• **EXERCISE PROMPT**
After locating "green trolley bus 5.31" in the listing below, copy that line and each one after it exactly, ending with the line that has "the wooden building at (x=343, y=383) 21.75".

• **INFORMATION GIVEN**
--

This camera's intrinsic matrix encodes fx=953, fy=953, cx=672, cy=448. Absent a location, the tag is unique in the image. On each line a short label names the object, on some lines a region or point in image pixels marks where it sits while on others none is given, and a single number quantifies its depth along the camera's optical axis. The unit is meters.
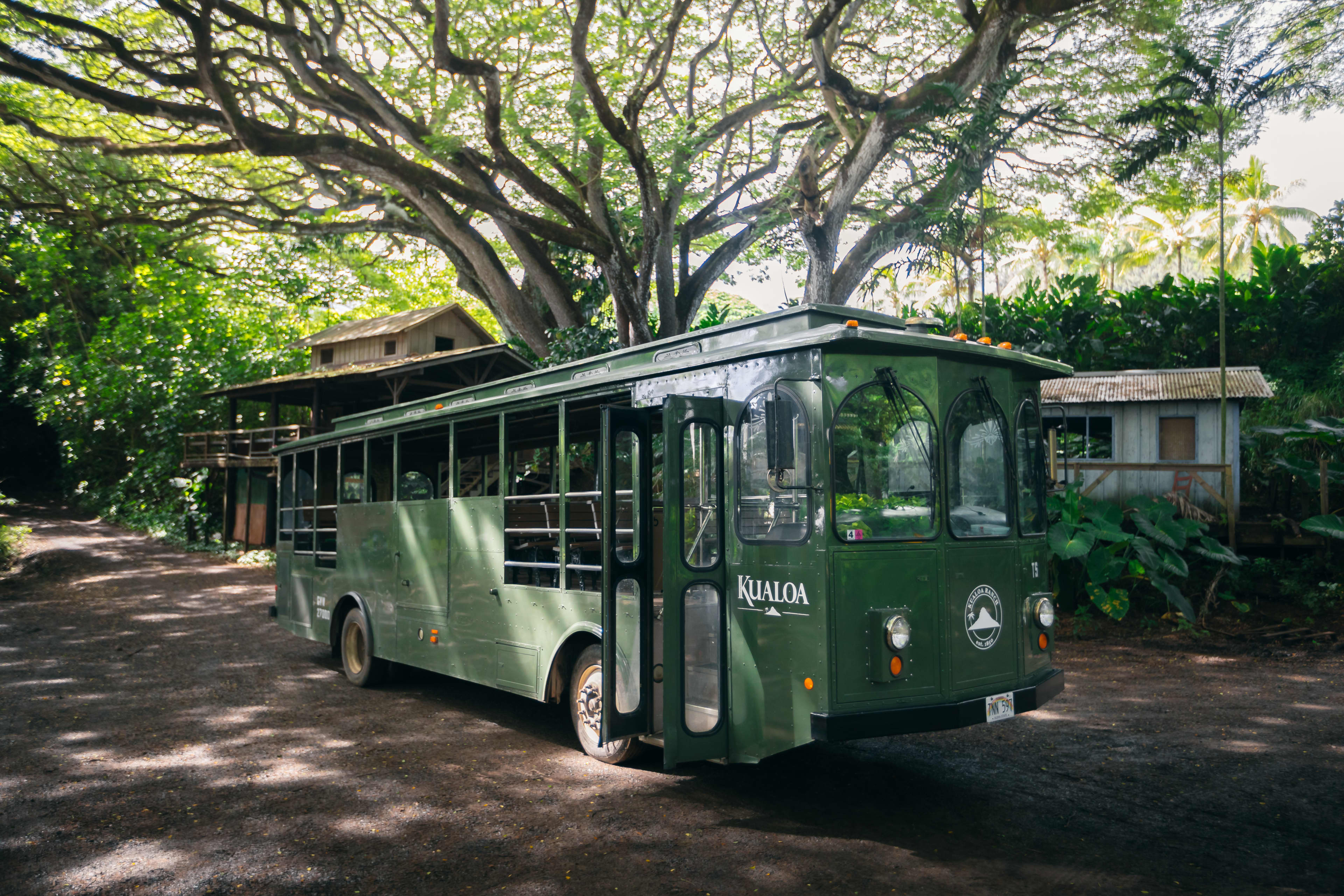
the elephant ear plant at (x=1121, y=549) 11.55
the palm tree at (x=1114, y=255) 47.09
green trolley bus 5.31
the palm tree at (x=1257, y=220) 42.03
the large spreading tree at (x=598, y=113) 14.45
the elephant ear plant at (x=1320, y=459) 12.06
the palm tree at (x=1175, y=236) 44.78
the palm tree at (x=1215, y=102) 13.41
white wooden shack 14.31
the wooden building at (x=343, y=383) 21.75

--

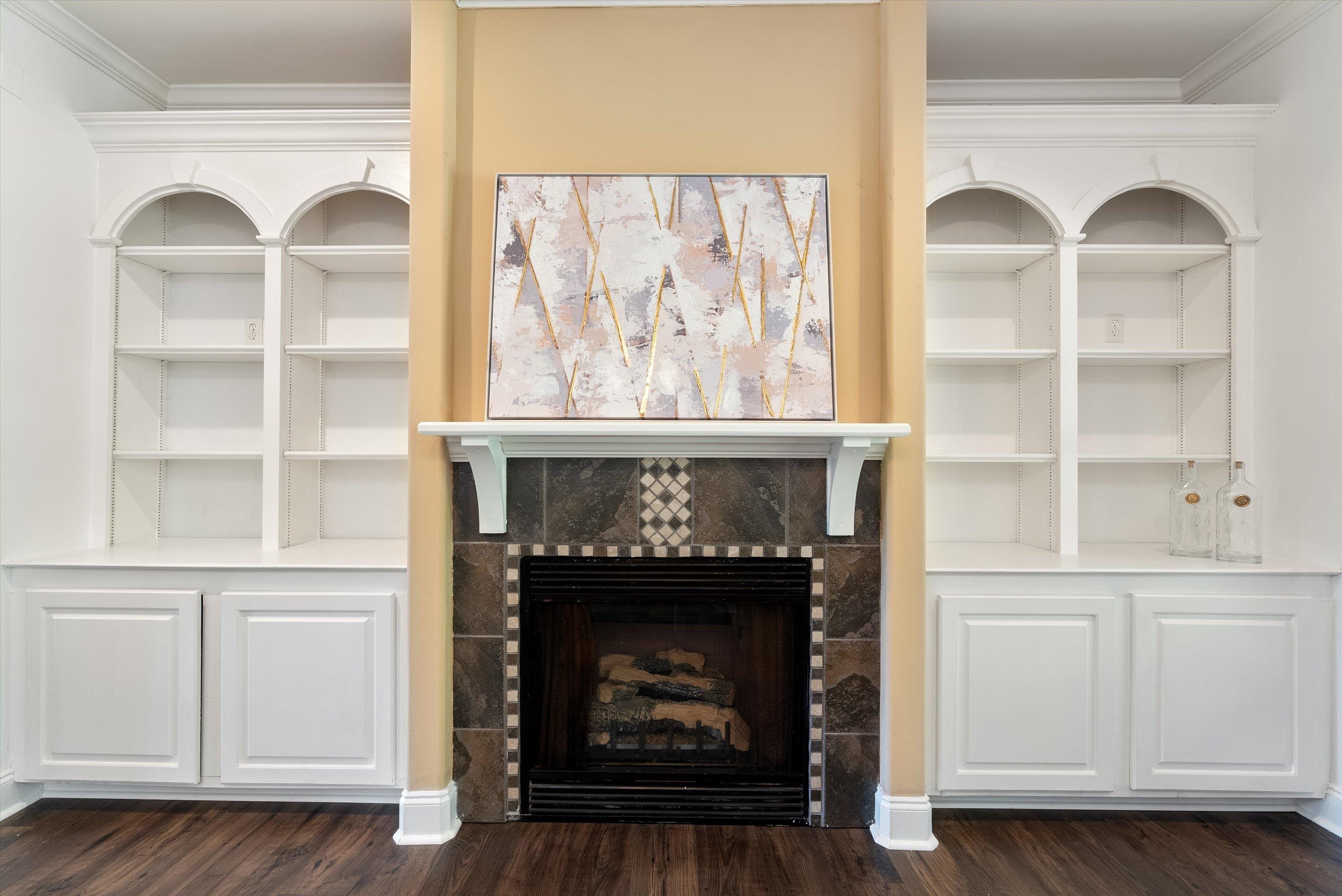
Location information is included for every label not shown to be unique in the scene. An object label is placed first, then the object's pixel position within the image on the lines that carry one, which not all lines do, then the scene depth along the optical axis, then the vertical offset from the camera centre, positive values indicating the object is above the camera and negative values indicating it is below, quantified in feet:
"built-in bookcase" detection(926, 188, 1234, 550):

--

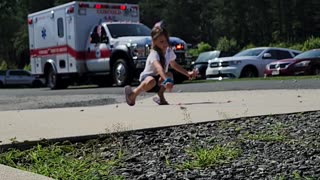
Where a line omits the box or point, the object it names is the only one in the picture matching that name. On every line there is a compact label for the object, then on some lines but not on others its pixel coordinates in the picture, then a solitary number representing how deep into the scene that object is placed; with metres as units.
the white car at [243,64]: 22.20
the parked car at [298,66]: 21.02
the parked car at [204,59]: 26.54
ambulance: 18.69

--

• **ANSWER SPACE**
green trolley bus 5.31
the palm tree at (x=1257, y=220) 42.03
the large spreading tree at (x=598, y=113) 14.45
the elephant ear plant at (x=1320, y=459) 12.06
the palm tree at (x=1175, y=236) 44.78
the palm tree at (x=1215, y=102) 13.41
white wooden shack 14.31
the wooden building at (x=343, y=383) 21.75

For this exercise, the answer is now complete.